China's natural gas output soared to 100 billion cubic meters in 2011/XINHUA

BEIJING, Mar 8 – Natural gas-fired power plants are likely to edge aside coal in China as the world’s second biggest economy seeks to reduce air pollutions and the feedstock supply looks ample.

China would start monitoring fine particulate matter (PM2.5) in rich regions and “extend the practice” to all cities at and above the prefectural level by 2015, said Premier Wen Jiabao in a government work report delivered at the opening meeting of the parliamentary session on Monday.

Analysts expect the move will squeeze power plants fuelled by cheap but dirty coal and give natural gas-fired power plants an upper hand in obtaining government approvals.

In addition, the future supply of the feedstock looks sufficient as the country steps up efforts to tap natural gas, both conventional and unconventional, analysts said.

China’s conventional natural gas output soared to 100 billion cubic meters in 2011 from the mere 30 billion cubic meters in 2000.
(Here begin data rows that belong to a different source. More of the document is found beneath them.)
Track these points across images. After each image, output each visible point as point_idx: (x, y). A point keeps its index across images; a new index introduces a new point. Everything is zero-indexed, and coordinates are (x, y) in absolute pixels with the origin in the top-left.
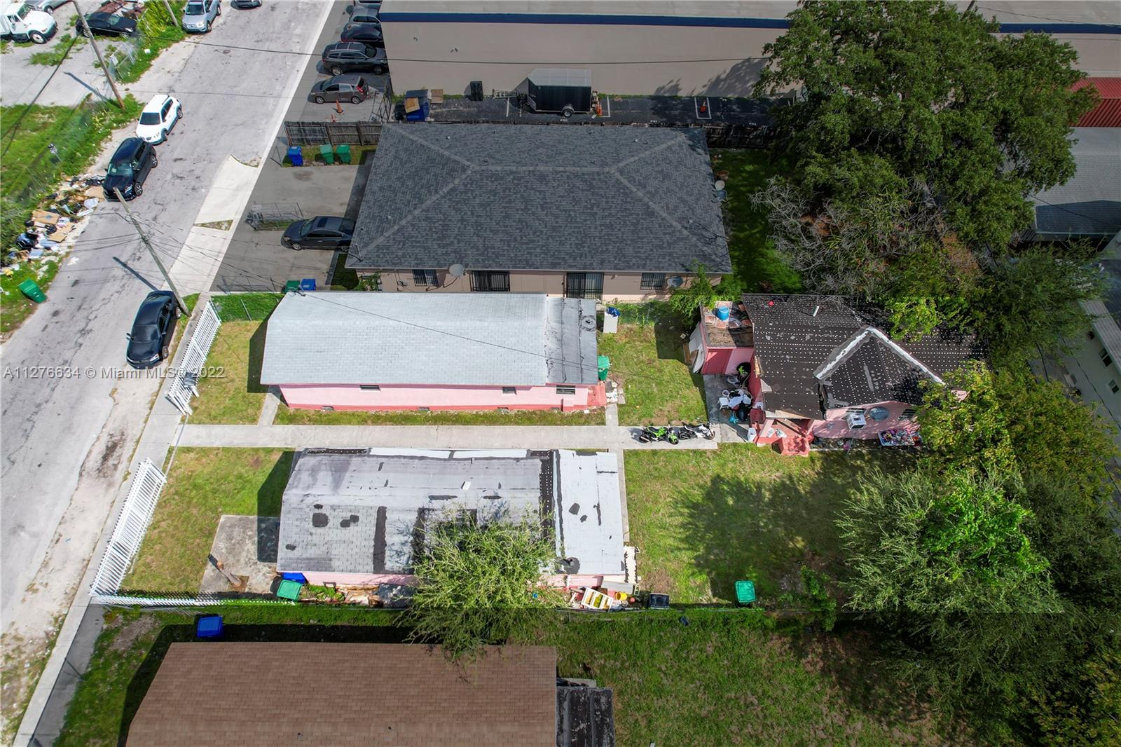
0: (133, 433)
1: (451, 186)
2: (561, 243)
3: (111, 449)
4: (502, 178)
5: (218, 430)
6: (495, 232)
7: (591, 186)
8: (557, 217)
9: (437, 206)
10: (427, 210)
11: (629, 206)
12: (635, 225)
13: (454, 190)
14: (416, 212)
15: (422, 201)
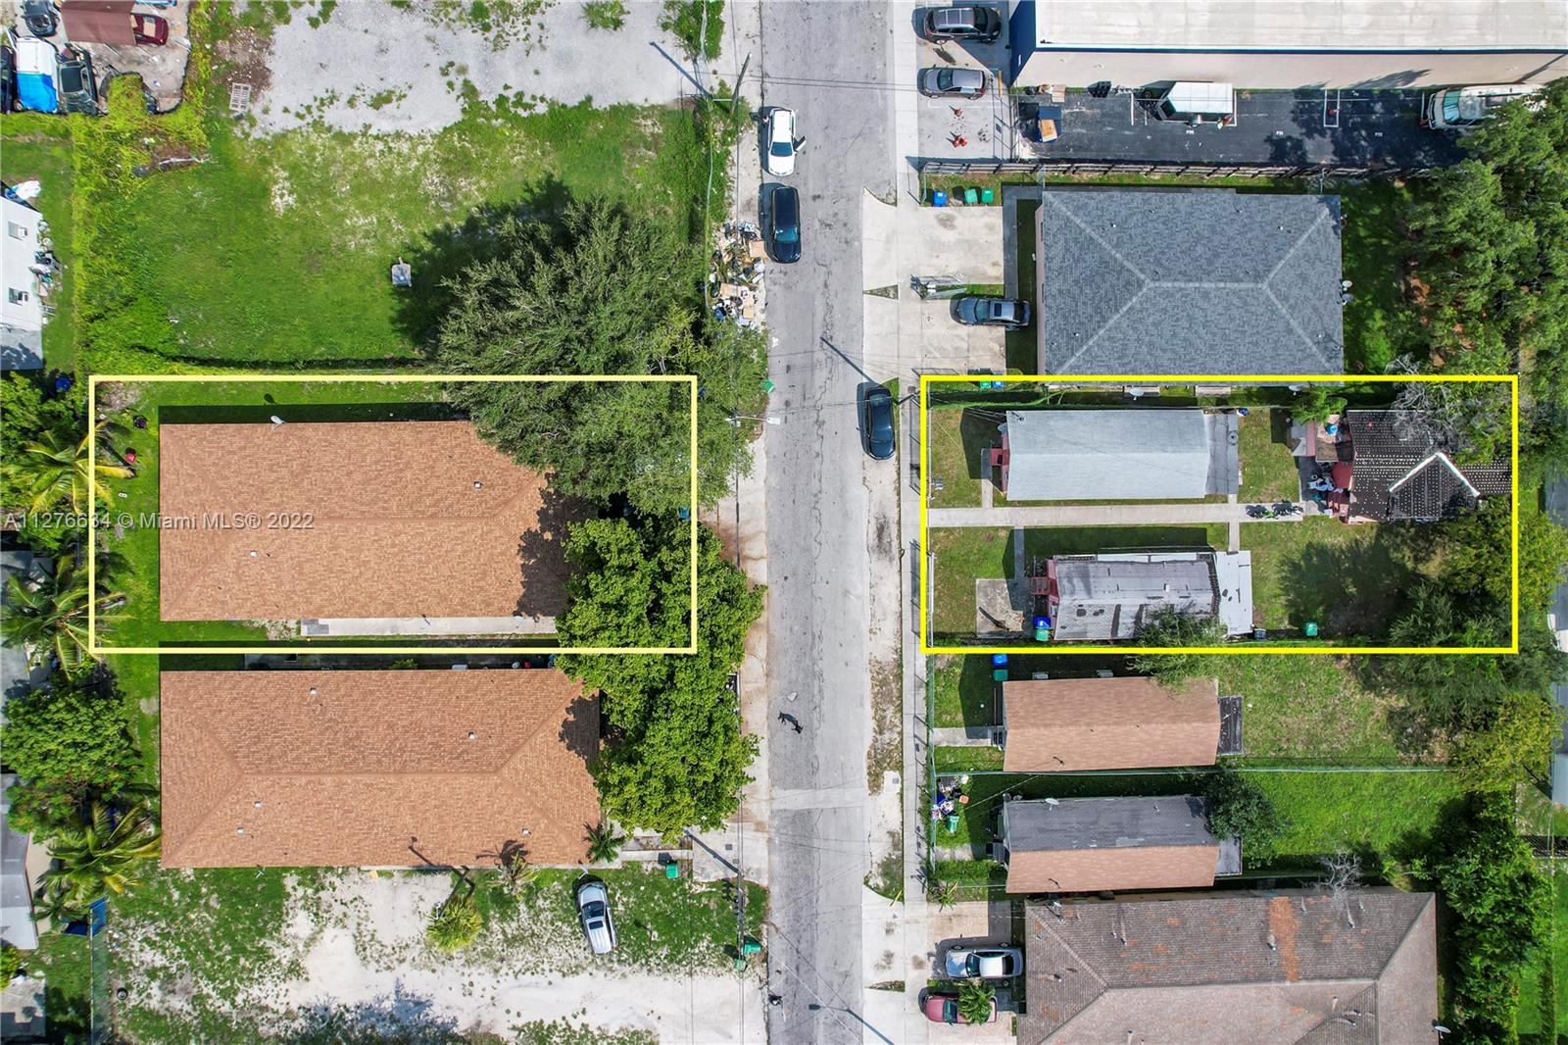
0: (893, 515)
1: (1129, 304)
2: (1216, 361)
3: (881, 530)
4: (1172, 295)
5: (954, 512)
6: (1164, 351)
7: (1246, 303)
8: (1214, 335)
9: (1117, 327)
10: (1110, 330)
11: (1273, 324)
12: (1276, 342)
13: (1131, 308)
14: (1101, 332)
15: (1105, 320)
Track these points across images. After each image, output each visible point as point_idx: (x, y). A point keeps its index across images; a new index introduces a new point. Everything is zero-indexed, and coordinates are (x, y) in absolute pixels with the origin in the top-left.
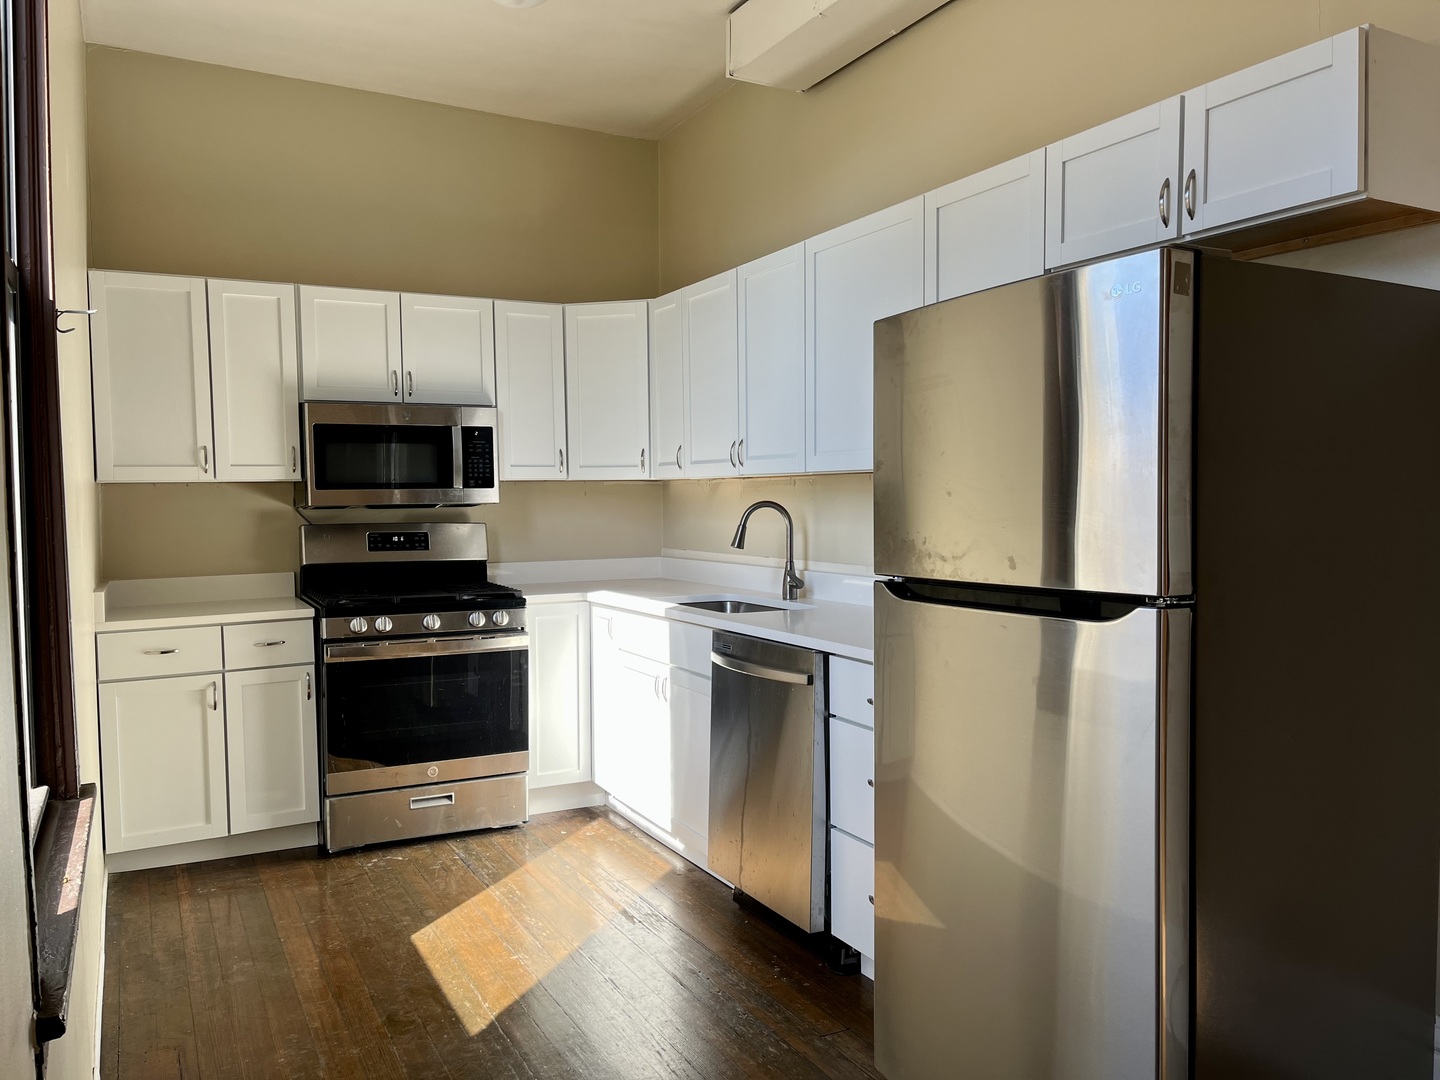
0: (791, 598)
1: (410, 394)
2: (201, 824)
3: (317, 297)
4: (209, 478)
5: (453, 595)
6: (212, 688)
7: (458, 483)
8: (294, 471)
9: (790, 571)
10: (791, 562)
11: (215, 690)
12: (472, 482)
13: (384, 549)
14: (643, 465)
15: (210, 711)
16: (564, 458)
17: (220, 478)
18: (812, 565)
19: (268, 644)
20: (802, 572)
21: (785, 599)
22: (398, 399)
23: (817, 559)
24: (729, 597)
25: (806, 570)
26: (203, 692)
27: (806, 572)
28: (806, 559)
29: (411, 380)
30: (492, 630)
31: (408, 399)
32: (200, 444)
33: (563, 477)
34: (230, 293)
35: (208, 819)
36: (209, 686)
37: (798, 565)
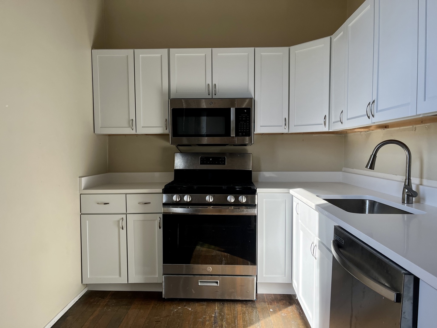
0: (408, 203)
1: (215, 94)
2: (118, 276)
3: (177, 53)
4: (133, 132)
5: (222, 186)
6: (121, 220)
7: (233, 134)
8: (166, 129)
9: (408, 185)
10: (409, 179)
11: (122, 221)
12: (240, 134)
13: (206, 164)
14: (325, 124)
15: (121, 230)
16: (287, 122)
17: (138, 133)
18: (425, 182)
19: (145, 203)
20: (417, 186)
21: (403, 202)
22: (210, 97)
23: (429, 178)
24: (368, 197)
25: (421, 184)
26: (119, 221)
27: (421, 186)
28: (421, 177)
29: (215, 88)
30: (238, 204)
31: (214, 97)
32: (131, 118)
33: (286, 131)
34: (143, 54)
35: (120, 275)
36: (121, 219)
37: (415, 181)
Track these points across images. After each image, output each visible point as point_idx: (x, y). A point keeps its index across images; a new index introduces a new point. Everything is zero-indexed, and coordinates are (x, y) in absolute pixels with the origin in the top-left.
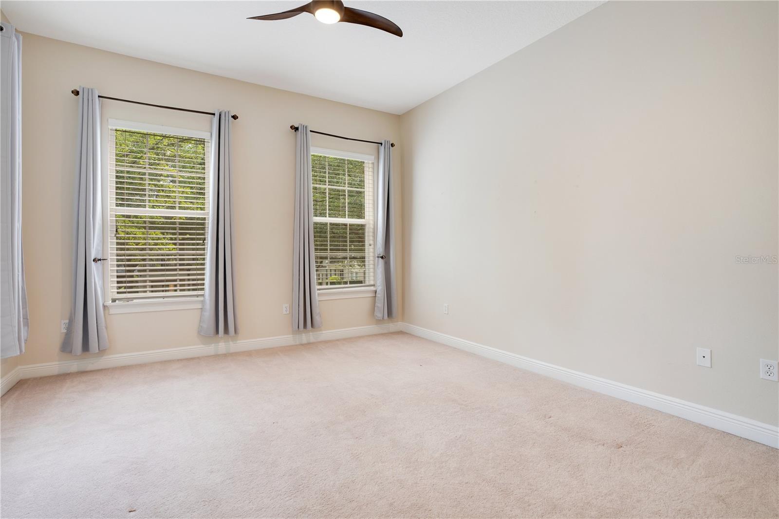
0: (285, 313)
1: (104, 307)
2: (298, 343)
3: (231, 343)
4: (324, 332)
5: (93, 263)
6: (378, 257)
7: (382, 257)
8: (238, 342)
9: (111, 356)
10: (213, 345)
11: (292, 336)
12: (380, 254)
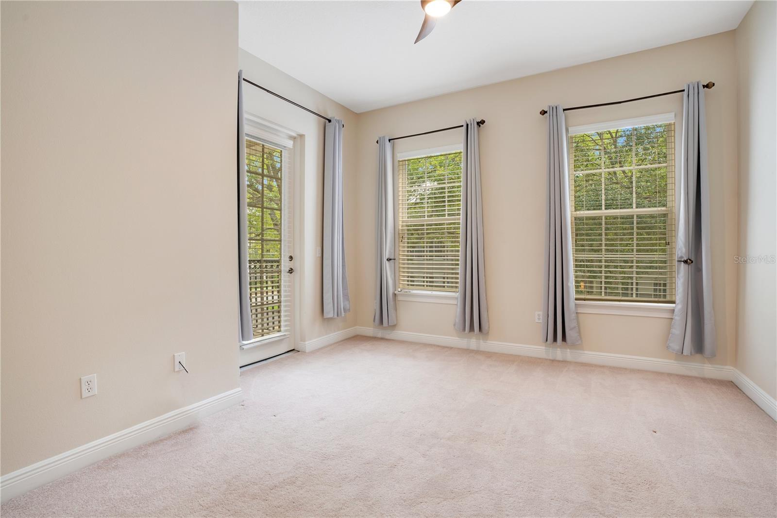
0: (537, 321)
1: (395, 295)
2: (551, 358)
3: (481, 341)
4: (586, 352)
5: (387, 262)
6: (678, 261)
7: (686, 262)
8: (488, 342)
9: (400, 332)
10: (466, 339)
11: (544, 348)
12: (682, 257)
The country also has rich unconventional gas reserves. The Ministry of Land and Resources (MLR) estimated that China has potential shale gas reserves of 134 trillion cubic meters, including recoverable resources of 25 trillion cubic meters. Zhang Dawei, an official at the MLR, forecast that China’s shale gas output would reach 100 billion cubic meters by 2020.

In paces that could rival the rapid increase of gas ouput, the construction of gas pipelines and liquefied natural gas (LNG) bounced forward in past years.

So far, China has built a domestic network including two West-to-East pipelines, the Sichuan-to-East pipeline and three Shaanxi-Beijing pipelines, as well as three cross-border pipelines: the China-Central Asia pipeline, the China-Myanmar pipeline and the China-Russia pipeline.

Meanwhile, LNG terminals are spreading in the world’s third largest country by territory area. By the end of 2012, China is expected to have 12 LNG terminals in coastal cities with a total capacity of 35 million tonnes/year.